The SEC has taken an active role in policing the Internet for online securities fraud through its Office of Internet Enforcement and in enforcing the securities laws through litigation in the federal courts or in administrative proceedings. For instance, in October of 1998, the SEC filed 23 enforcement actions against 44 individuals and companies across the nation for fraud involving the illegal touting or promotion of stocks online. The SEC alleged that through spam, message board postings, online investment newsletters and web-sites, the defendants fraudulently promoted stocks of various companies by purporting to give unbiased and independent recommendations while either lying about the profiled companies, lying about the author's ownership of the stocks being promoted and lack of independence from the companies, and/or failing to adequately disclose that the promoter of the stocks was, in fact, receiving compensation from the profiled companies. A similar "sweep" took place in February, 1999. Then in May, 1999, the SEC announced its third Internet fraud sweep, bringing fourteen enforcement actions against 26 companies and individuals for using the Interent to defraud investors. Each of these enforcement actions shared two themes: they involved the sale or marketing of securities on the Internet and contained baseless promises to investors of promised returns.
State and Private Actions
Invoking the states' consumer protection statutes which, like the FTC Act prohibit unfair and deceptive trade practices, state Attorneys General have undertaken similar enforcement actions, both seeking out and prosecuting fraud on the Internet. E.g. People v. Lipsitz, 663 N.Y.S.2d 468 (N.Y. Sup. Ct. June 23, 1997)("a consumer fraud action by a State's Attorney General against a local offending business is an excellent weapon in the soon-to-be-expected war on Internet fraud."). Claims by private individuals alleging consumer fraud in the sale of goods over the Internet are also on the rise. E.g. Brower v. Gateway 2000, Inc., 676 N.Y.S.2d 569 (Supreme Ct. App. Div. [Aug.] 1998) (claim of unfair and deceptive trade practices, as well as breach of warranty and breach of contract, arising from over-the-phone sale of computer equipment.)
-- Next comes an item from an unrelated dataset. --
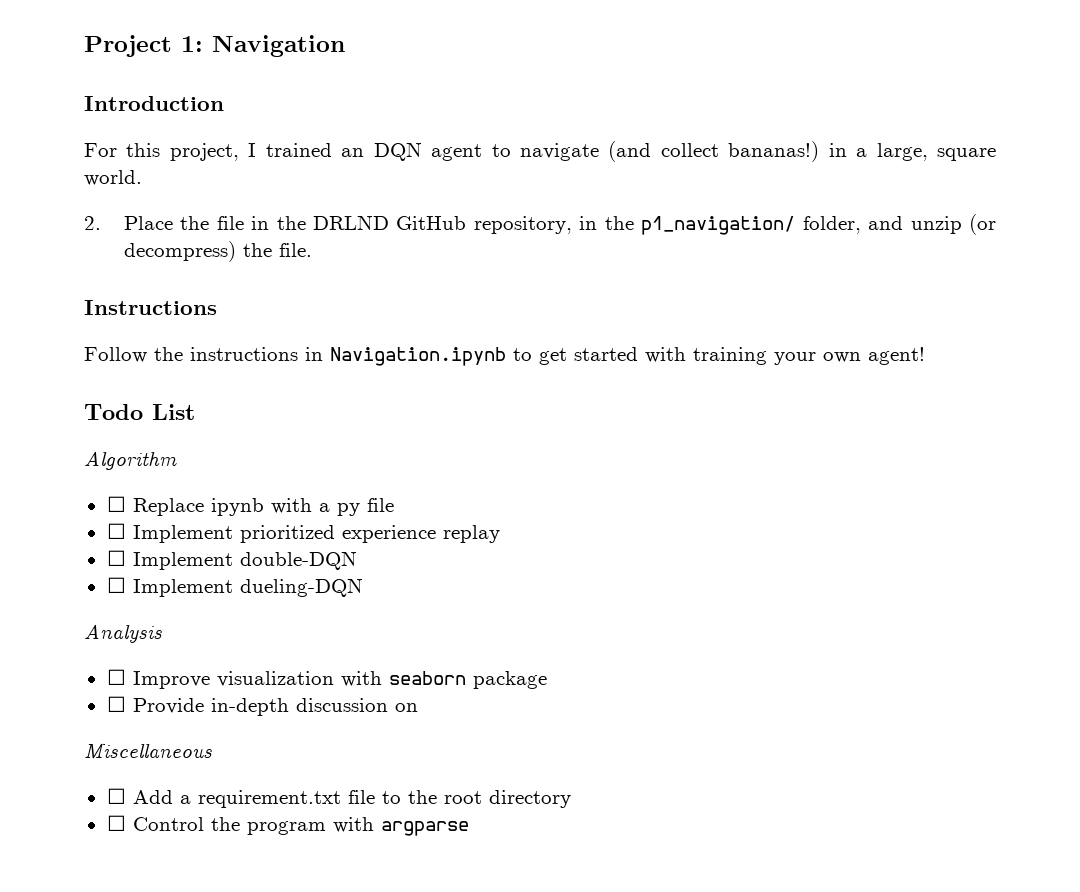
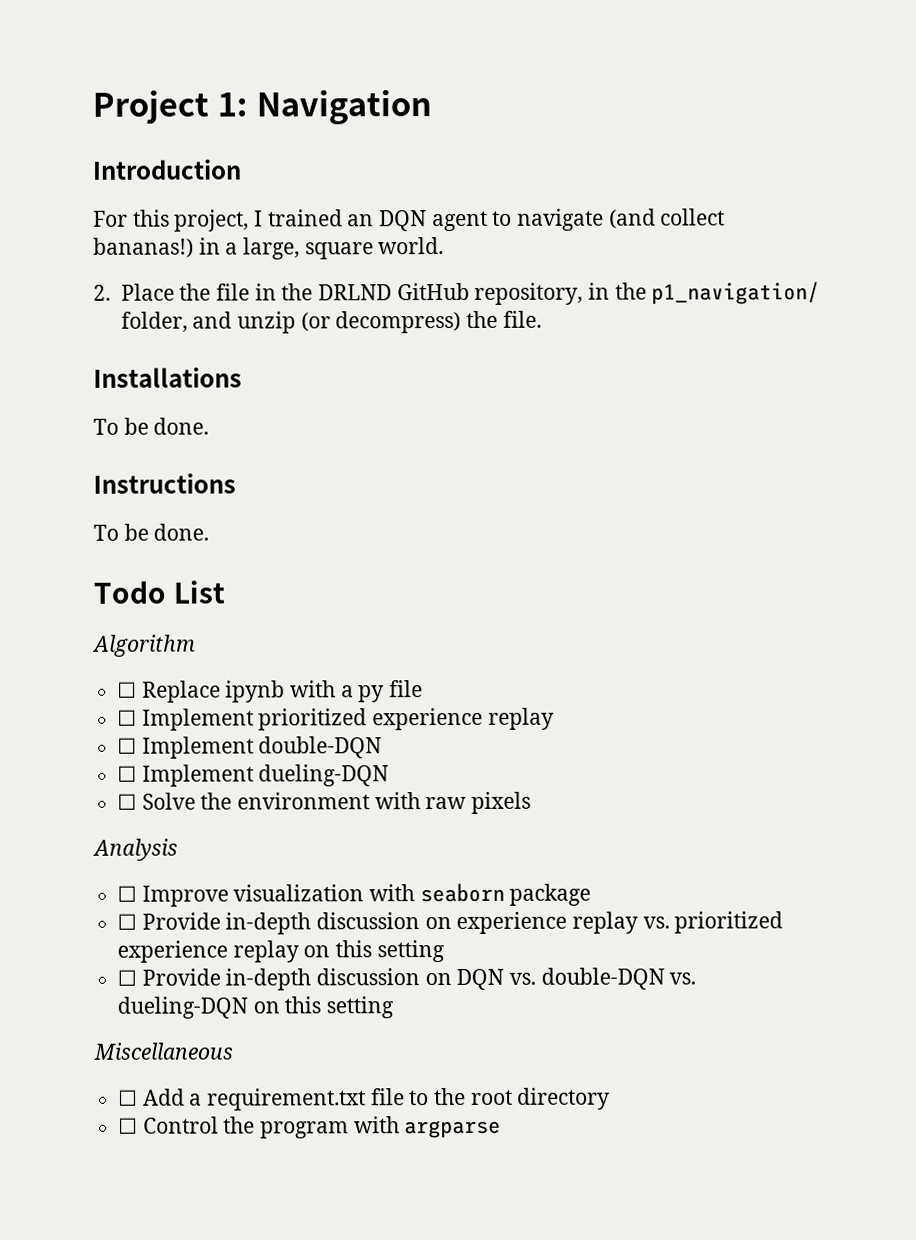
[84,300,217,315] [84,347,925,366] Instructions // Follow the instructions in Navigation.ipynb to get started with training your own agent! -> [93,367,242,388] [93,417,210,435] [93,473,236,494] [93,523,210,541] Installations // To be done. // Instructions // To be done.
(363, 587) none -> [117,791,532,814] // ☐ Solve the environment with raw pixels
(418, 707) none -> [456,911,784,935] [117,940,445,963] [117,967,697,991] [117,996,395,1019] experience replay vs. prioritized experience replay on this setting // ☐ Provide in-depth discussion on DQN vs. double-DQN vs. dueling-DQN on this setting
As can be expected, because these transactions often involve defendants who are physically located outside the borders of the particular state in which suit is brought, the defendants' first line of defense is often a motion to dismiss for lack of personal jurisdiction. As these initial procedural questions become resolved by the courts, we will see a greater number of reported decisions discussing the underlying issues of fraud and deception on the Internet. The interesting areas to watch will be the creativity of the government's use of consumer protection statutes to combat fraud and the creativity of unscrupulous businesses in using this evolving technology to perpetrate fraud.